Scanning legal documents into the law library copy machine, I heard another prisoner say, “Here they come.” Turning, I saw two guards rushing though the door.

“Step away from the copier and sit down,” a green uniformed guard ordered me.

I planted my butt in a chair, and the guard started searching legal pleadings stacked on the counter awaiting copying for filing with the courts. Another guard marched past me carrying a bundle of papers and entered the glassed office of Mr. Kay, the law librarian and my boss.

“Can’t read my legal work,” a prisoner complained to the searching guard.

Not looking up, he growled, “I’m not reading,” and kept flipping pages.

“But…” the prisoner continued to protest.

Looking up, the guard snapped, “Sit down!

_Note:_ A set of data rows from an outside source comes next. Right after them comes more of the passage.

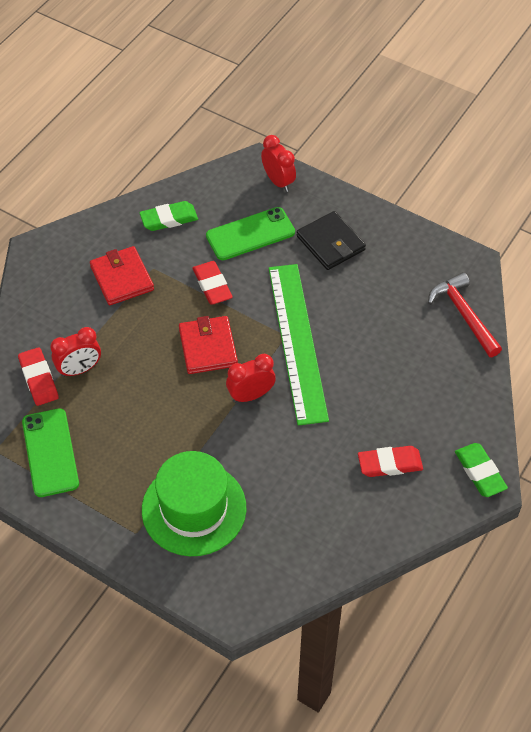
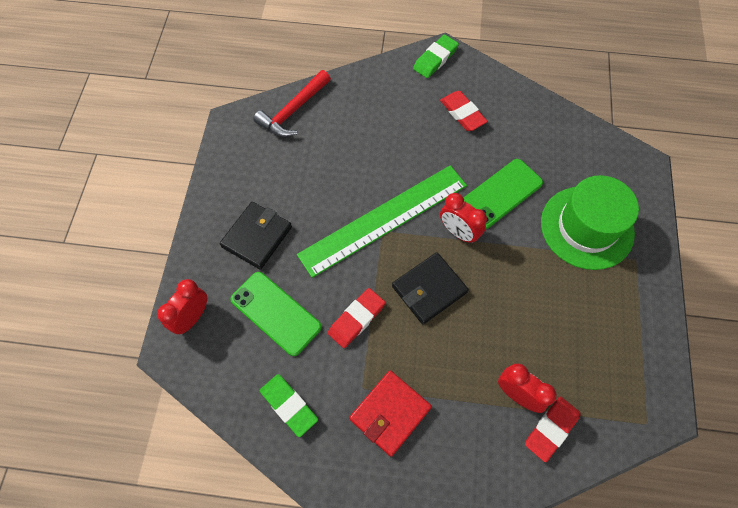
camera: 115 degrees left, 10 degrees up
green phone [22,408,79,497] -> green phone moved to [464,159,543,229]
red wallet [179,316,238,374] -> black wallet [392,252,469,324]

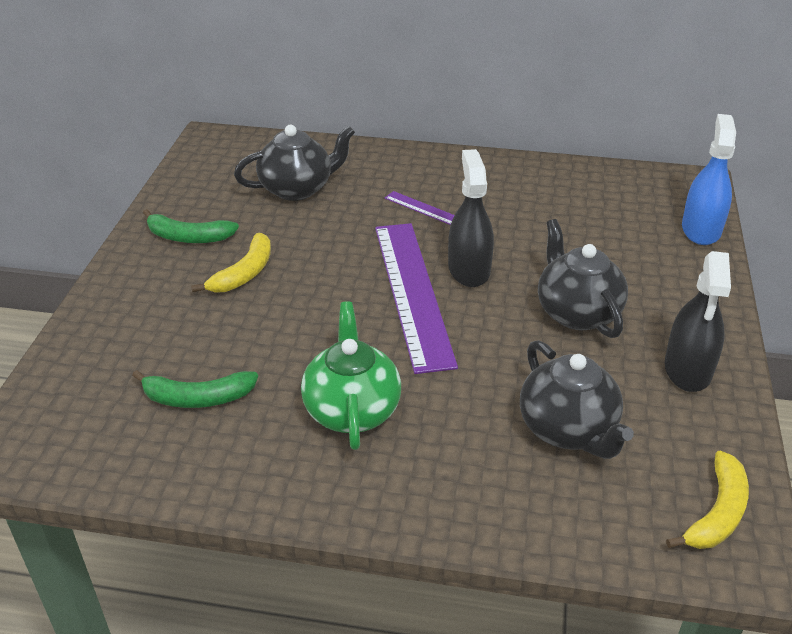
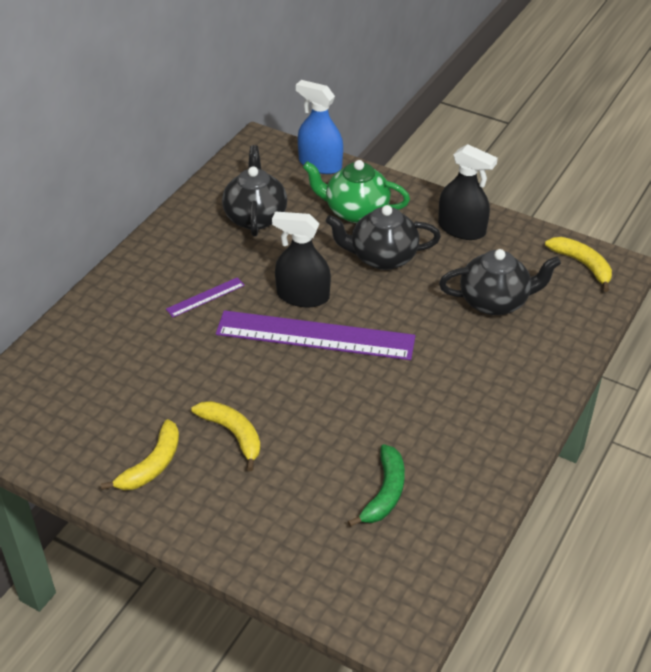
camera: 70 degrees left, 5 degrees up
green banana [143,209,239,243] -> yellow banana [101,419,179,490]
black teapot [234,125,355,201] -> black teapot moved to [222,145,287,237]
green teapot [301,301,401,450] -> green teapot moved to [303,160,410,223]

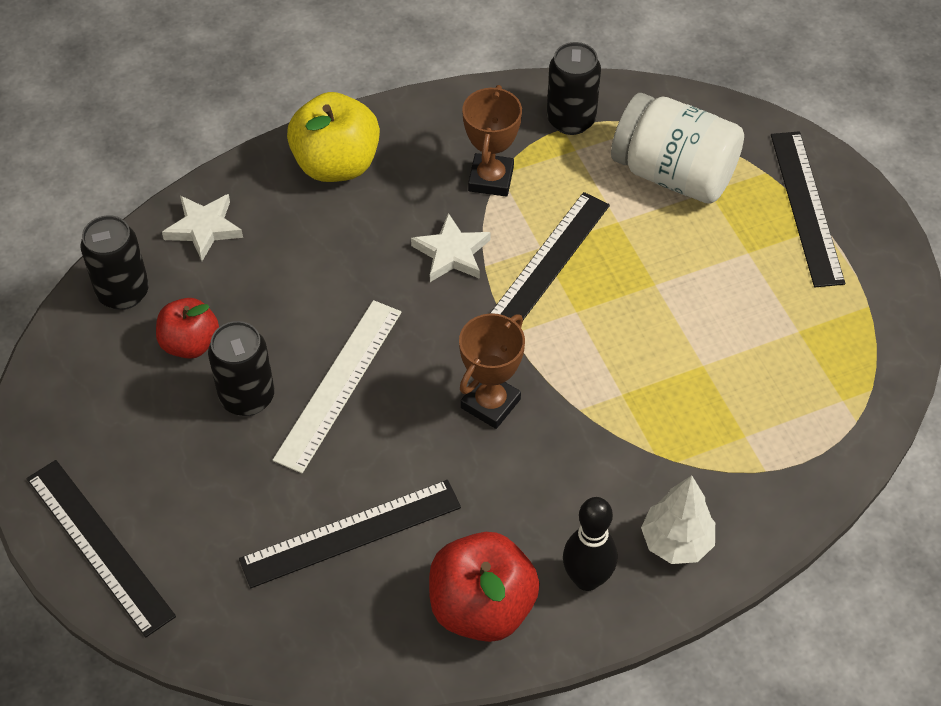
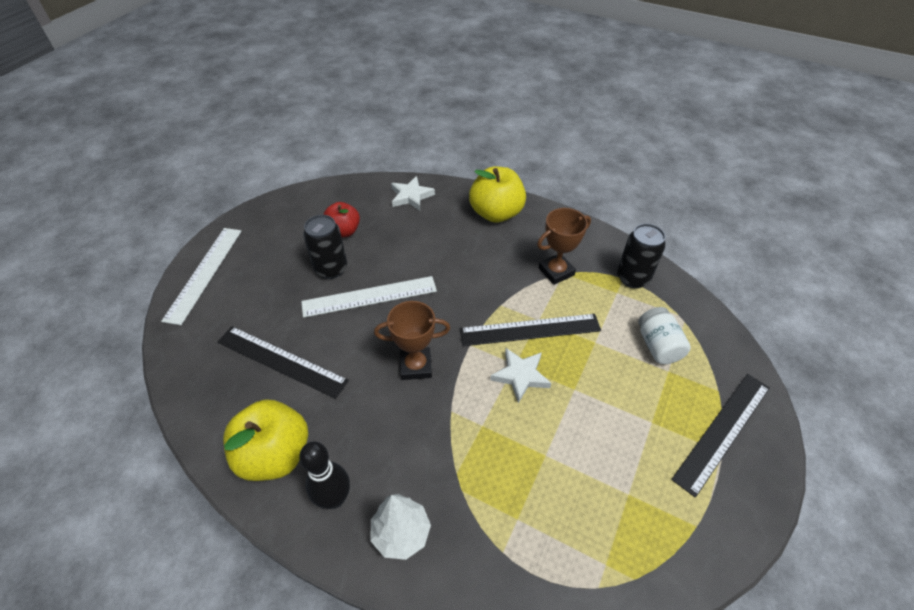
camera: 50 degrees right, 5 degrees down
black ruler [26,460,176,637] -> white ruler [161,228,242,325]
black can [80,215,149,310] -> none
white star [411,213,490,282] -> white star moved to [490,348,551,403]
red apple [429,532,540,642] -> yellow apple [223,399,308,481]
white jar [611,93,744,204] -> white jar [638,307,691,364], size x0.58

Everyone take a seat.” All fifteen or so prisoners in the library settled into chairs.

“Mr. Hunter,” the librarian called.

Reluctantly, I walked into Mr. Kay’s office and on his desk was hard core copied in black and white. Porno.

“Can you explain this?” he asked.

Figured I was fired.

Just ten days ago, I received a pass to report for a job interview in the law library. After breakfast, I reported to the library door where I found all three clerks waiting for the law librarian to arrive and unlock the door.

“What’s up?” I said, and shook hands with Pablo, Evan, and Mark.

Pablo was the legal beagle and lead clerk, he assisted prisoners with legal research and filing their legal pleadings, anything from an administrative appeal to appeal of conviction to tort claim in state or federal court.

Mark was the copy clerk. From scores of master forms, he made up packets of documents prisoners needed to fill out to file their claims and then also made additional copies when the pleadings were all filled out and ready for filing with the court.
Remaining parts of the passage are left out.